Alıştırma Metni:

Halkı idlâl eyleyip söyleşdiği yalana bak
Herkes ruhtan bahsedemez. Peygamber Efendimiz bildiği halde bahsetmedi. Peygamber Efendimiz ruhların babası. Sizler kaç tane evladınız varsa onların özelliklerini iyi bilirsiniz. Bir annenin, babanın evladını bildiği gibi, hatta daha net olarak, ruhları bildiği halde sormuşlar da cevap vermemiş.
Yalnız Cenâb-ı Hakk ayeti kerimeyle bildiriyor :
"O ruhtan soranlara de ki :"Ruh Rabbimin emrindedir"
Onun için ruh burada masum. Mesul olan cesettir. Ama ruhu da mesul ediyor. Ceset mesul olunca ruh ta mesul oluyor. Niçin? Bir insan cesedini düzeltmezse, temizlemezse, pis olursa, bu ruh pis cesette yaşıyor ya, ceset ruhun kalıbı yahutta Cenâb-ı Hakk o pis ceseti çirkin bir cisimle kaldıracak. O ruh yine onun azabını görecek. Onun için ruh masum. Mesul olan cisimdir. Cisim ise nefistir. Ruha zulmeden nefistir. Evet bu cismini insanlar temizlerse, pak ederse, Cenâb-ı Hakk bu sefer ona pak bir cisim halk edecek. O cesedi ile ruh cennete gidecek. Bakınız ne yaptı? Ruhunu kurtardı. Ama öbürü ruhuna zulmetti.
Bir takım dehrî oturmuş aklı ruhtan bahseder
Dehrî: Bilmeyenler.
Oturmuş ruhtan konuşuyorlar. Onların gördükleri ruh değildir. Onların gördükleri cinlerdir. Bunlar söyledikleri yalanla halkı doğru yoldan sapıttırırlar.

Yapılacak Görev:
Ruh üzerine olan metinde "dehrî" kelimesi hangi anlamla açıklanmıştır?

Veri İçeriği:

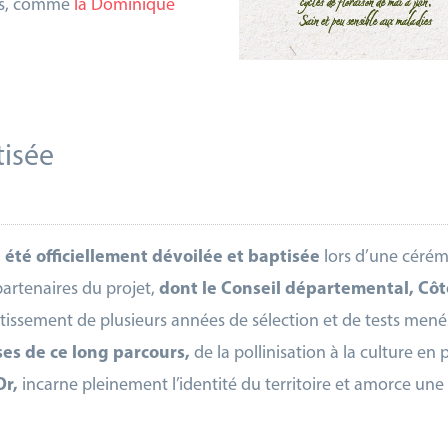
ues, comme
la Dominique
tisée
 été officiellement dévoilée et baptisée
lors d’une cérém
artenaires du projet,
dont le Conseil départemental, Côt
tissement de plusieurs années de sélection et de tests menés
ses de ce long parcours,
de la pollinisation à la culture e
Or,
incarne pleinement l’identité du territoire et amorce u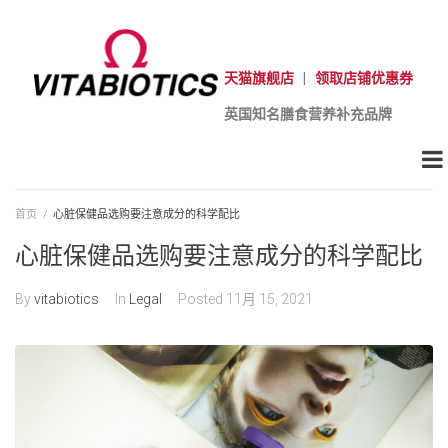
天猫旗舰店
|
领取店铺优惠券
英国知名膳食营养补充品牌
首页
/
心脏保健品选购要注意成分的科学配比
心脏保健品选购要注意成分的科学配比
By
vitabiotics
In
Legal
Posted
11月 15, 2021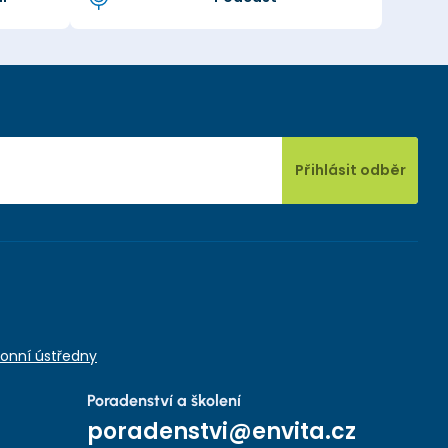
Přihlásit odběr
onní ústředny
Poradenství a školení
poradenstvi@envita.cz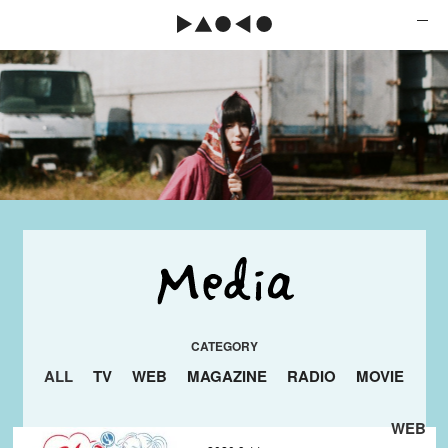
ALL
TV
WEB
MAGAZINE
RADIO
MOVIE
WEB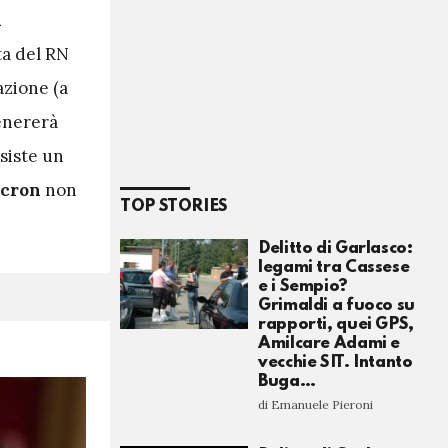
a
ta del RN
azione (a
genererà
esiste un
cron
non
TOP STORIES
Delitto di Garlasco:
legami tra Cassese
e i Sempio?
Grimaldi a fuoco su
rapporti, quei GPS,
Amilcare Adami e
vecchie SIT. Intanto
Buga…
di Emanuele Pieroni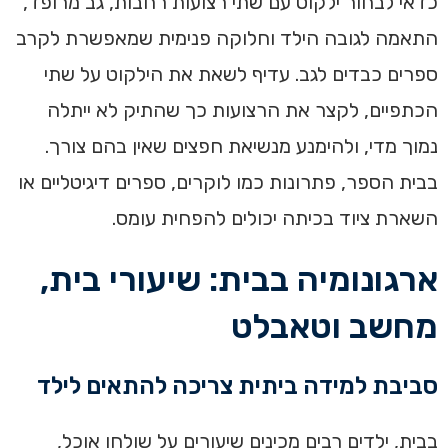
כדאי לבחור ילקוט עם שתי רצועות רחבות, גב מרופד,
התאמה לגובה הילד וחלוקה פנימית שמאפשרת לקרב
ספרים כבדים לגב. עדיף לשאת את הילקוט על שתי
הכתפיים, לקצר את הרצועות כך שהתיק לא ייתלה
נמוך מדי, ולהימנע מנשיאת חפצים שאין בהם צורך.
בבית הספר, פתרונות כמו לוקרים, ספרים דיגיטליים או
השארת ציוד בכיתה יכולים להפחית עומס.
ארגונומיה בבית: שיעורי בית,
מחשב וטאבלט
סביבת למידה ביתית צריכה להתאים לילד
בבית, ילדים רבים מכינים שיעורים על שולחן אוכל,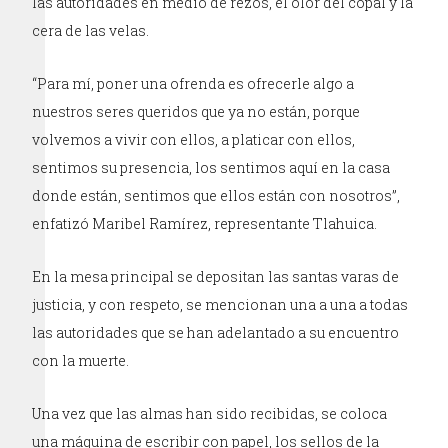
las autoridades en medio de rezos, el olor del copal y la
cera de las velas.
“Para mí, poner una ofrenda es ofrecerle algo a
nuestros seres queridos que ya no están, porque
volvemos a vivir con ellos, a platicar con ellos,
sentimos su presencia, los sentimos aquí en la casa
donde están, sentimos que ellos están con nosotros”,
enfatizó Maribel Ramírez, representante Tlahuica.
En la mesa principal se depositan las santas varas de
justicia, y con respeto, se mencionan una a una a todas
las autoridades que se han adelantado a su encuentro
con la muerte.
Una vez que las almas han sido recibidas, se coloca
una máquina de escribir con papel, los sellos de la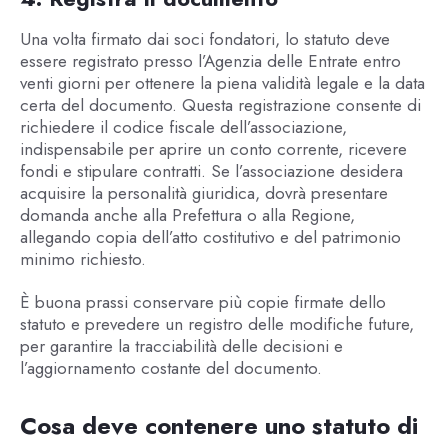
Una volta firmato dai soci fondatori, lo statuto deve
essere registrato presso l’Agenzia delle Entrate entro
venti giorni per ottenere la piena validità legale e la data
certa del documento. Questa registrazione consente di
richiedere il codice fiscale dell’associazione,
indispensabile per aprire un conto corrente, ricevere
fondi e stipulare contratti. Se l’associazione desidera
acquisire la personalità giuridica, dovrà presentare
domanda anche alla Prefettura o alla Regione,
allegando copia dell’atto costitutivo e del patrimonio
minimo richiesto.
È buona prassi conservare più copie firmate dello
statuto e prevedere un registro delle modifiche future,
per garantire la tracciabilità delle decisioni e
l’aggiornamento costante del documento.
Cosa deve contenere uno statuto di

Alıştırmanın Cevabı:
Bilmeyenler.